I haven’t made fruit gelato for over a year. My last recipe was Apple Pie gelato while I was at Gelato School. My experiments frequently result in a dessert lacking sufficient fruit flavor – or – frozen bits of fruit suspended in a bland base. Yes, I know about premade purees available to amp flavor, but I wanted to find a way to accomplish it without unscrewing a jar – using fresh fruit and not much else. I discovered the answer while reading the May/June edition of “Cook’s Illustrated.” Sarah Mullins’ article addressed a lackluster strawberry mouse, but it struck me that her method could work for frozen dessert challenges as well.
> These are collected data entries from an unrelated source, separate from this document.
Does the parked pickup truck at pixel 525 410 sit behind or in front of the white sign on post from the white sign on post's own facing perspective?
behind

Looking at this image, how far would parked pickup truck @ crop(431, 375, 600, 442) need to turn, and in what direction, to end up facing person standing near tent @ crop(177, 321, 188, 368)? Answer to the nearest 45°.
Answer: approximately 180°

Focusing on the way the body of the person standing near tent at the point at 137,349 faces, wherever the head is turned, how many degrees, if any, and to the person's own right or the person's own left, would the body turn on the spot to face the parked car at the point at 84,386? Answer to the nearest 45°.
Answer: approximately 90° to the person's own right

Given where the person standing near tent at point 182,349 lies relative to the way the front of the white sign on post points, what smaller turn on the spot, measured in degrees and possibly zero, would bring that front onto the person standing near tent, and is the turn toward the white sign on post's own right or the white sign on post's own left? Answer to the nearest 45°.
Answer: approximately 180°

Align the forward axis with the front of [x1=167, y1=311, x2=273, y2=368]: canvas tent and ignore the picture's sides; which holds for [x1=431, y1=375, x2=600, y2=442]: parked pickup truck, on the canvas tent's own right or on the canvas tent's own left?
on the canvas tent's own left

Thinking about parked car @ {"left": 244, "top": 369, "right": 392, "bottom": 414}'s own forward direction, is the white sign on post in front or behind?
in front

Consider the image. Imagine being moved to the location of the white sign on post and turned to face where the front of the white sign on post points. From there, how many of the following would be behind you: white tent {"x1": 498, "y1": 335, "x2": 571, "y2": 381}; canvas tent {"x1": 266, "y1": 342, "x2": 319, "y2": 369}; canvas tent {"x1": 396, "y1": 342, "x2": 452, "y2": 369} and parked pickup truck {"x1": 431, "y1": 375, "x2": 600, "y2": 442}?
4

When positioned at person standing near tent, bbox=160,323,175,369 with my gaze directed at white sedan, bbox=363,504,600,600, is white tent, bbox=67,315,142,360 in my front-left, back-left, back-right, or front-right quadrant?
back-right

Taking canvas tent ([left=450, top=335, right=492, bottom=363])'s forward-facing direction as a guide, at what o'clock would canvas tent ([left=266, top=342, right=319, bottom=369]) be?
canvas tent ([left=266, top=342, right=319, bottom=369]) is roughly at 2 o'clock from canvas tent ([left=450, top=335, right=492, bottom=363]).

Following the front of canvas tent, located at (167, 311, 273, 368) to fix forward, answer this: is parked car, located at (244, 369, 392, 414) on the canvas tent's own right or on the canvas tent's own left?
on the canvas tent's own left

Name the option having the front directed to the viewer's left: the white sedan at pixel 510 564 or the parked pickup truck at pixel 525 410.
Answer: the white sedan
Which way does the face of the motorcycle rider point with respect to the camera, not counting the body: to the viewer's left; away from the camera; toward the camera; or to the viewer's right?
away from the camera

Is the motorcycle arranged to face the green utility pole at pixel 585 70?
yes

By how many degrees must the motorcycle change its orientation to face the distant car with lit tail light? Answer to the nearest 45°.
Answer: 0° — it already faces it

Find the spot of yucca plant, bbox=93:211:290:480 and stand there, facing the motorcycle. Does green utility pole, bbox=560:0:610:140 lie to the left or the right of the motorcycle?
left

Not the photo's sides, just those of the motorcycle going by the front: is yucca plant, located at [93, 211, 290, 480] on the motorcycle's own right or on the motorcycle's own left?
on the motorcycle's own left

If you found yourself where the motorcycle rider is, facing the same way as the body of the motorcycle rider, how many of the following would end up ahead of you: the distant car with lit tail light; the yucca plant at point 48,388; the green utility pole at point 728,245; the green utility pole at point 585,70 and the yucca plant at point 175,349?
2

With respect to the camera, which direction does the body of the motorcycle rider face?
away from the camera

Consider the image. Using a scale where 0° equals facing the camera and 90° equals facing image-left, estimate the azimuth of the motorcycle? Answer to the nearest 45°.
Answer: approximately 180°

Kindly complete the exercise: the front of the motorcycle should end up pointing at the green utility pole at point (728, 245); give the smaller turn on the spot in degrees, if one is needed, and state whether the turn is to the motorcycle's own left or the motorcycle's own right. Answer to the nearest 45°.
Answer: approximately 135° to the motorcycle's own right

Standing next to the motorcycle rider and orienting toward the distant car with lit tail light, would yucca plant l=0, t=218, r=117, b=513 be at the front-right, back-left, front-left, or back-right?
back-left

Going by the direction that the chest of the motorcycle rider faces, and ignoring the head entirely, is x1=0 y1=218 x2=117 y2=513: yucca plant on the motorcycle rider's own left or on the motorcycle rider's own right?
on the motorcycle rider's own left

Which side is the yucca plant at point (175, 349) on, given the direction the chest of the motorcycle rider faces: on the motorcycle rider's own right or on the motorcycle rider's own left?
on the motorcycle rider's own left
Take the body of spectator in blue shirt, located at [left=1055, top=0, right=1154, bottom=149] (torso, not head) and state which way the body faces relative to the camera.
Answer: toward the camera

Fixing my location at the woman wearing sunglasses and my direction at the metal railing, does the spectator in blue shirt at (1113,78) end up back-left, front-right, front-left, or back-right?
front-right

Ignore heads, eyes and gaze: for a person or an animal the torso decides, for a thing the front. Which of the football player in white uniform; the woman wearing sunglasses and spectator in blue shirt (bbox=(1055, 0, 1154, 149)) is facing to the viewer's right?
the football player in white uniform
Her answer lies in a fruit juice reduction. Following her instructions, I pulsed the strawberries a few times in a food processor, giving them an ample surface area, and mixed them with a liberal amount of sugar and a bit of salt. I let them macerate for 45 minutes at room temperature, stirring occasionally. After maceration, I drained the juice and pureed the drained berries, straining the pulp to remove the seeds. Her stroke of genius was reducing the remaining juice to just a few tablespoons of concentrated flavor. The strawberry puree plus the juice reduction resulted in colorful dessert with a fresh tang without being icy.
Strawberry Frozen Yogurt
Adapted from David Lebovitz’s ‘The Perfect Scoop’ and “Cook’s Illustrated” Fresh Strawberry Mousse
1 lb. fresh strawberries (insipid store-bought berries are fine)
3/4 c. sugar
1 c. plain whole-milk yogurt
1 t. lemon juice
Coarsely chop strawberries in a food processor. Add ½ c. sugar and salt. Macerate for 45 minutes. Meanwhile, mix remaining ¼ c. sugar and yogurt. Add lemon juice. Drain juice from strawberries. Puree strawberries in food processor and strain pulp to remove seeds. Add to yogurt. Reduce strawberry juice to a few tablespoons. Cool and add to yogurt. Let rest in refrigerator for at least an hour, but overnight is preferred. Process in your ice cream maker, following manufacturer’s directions.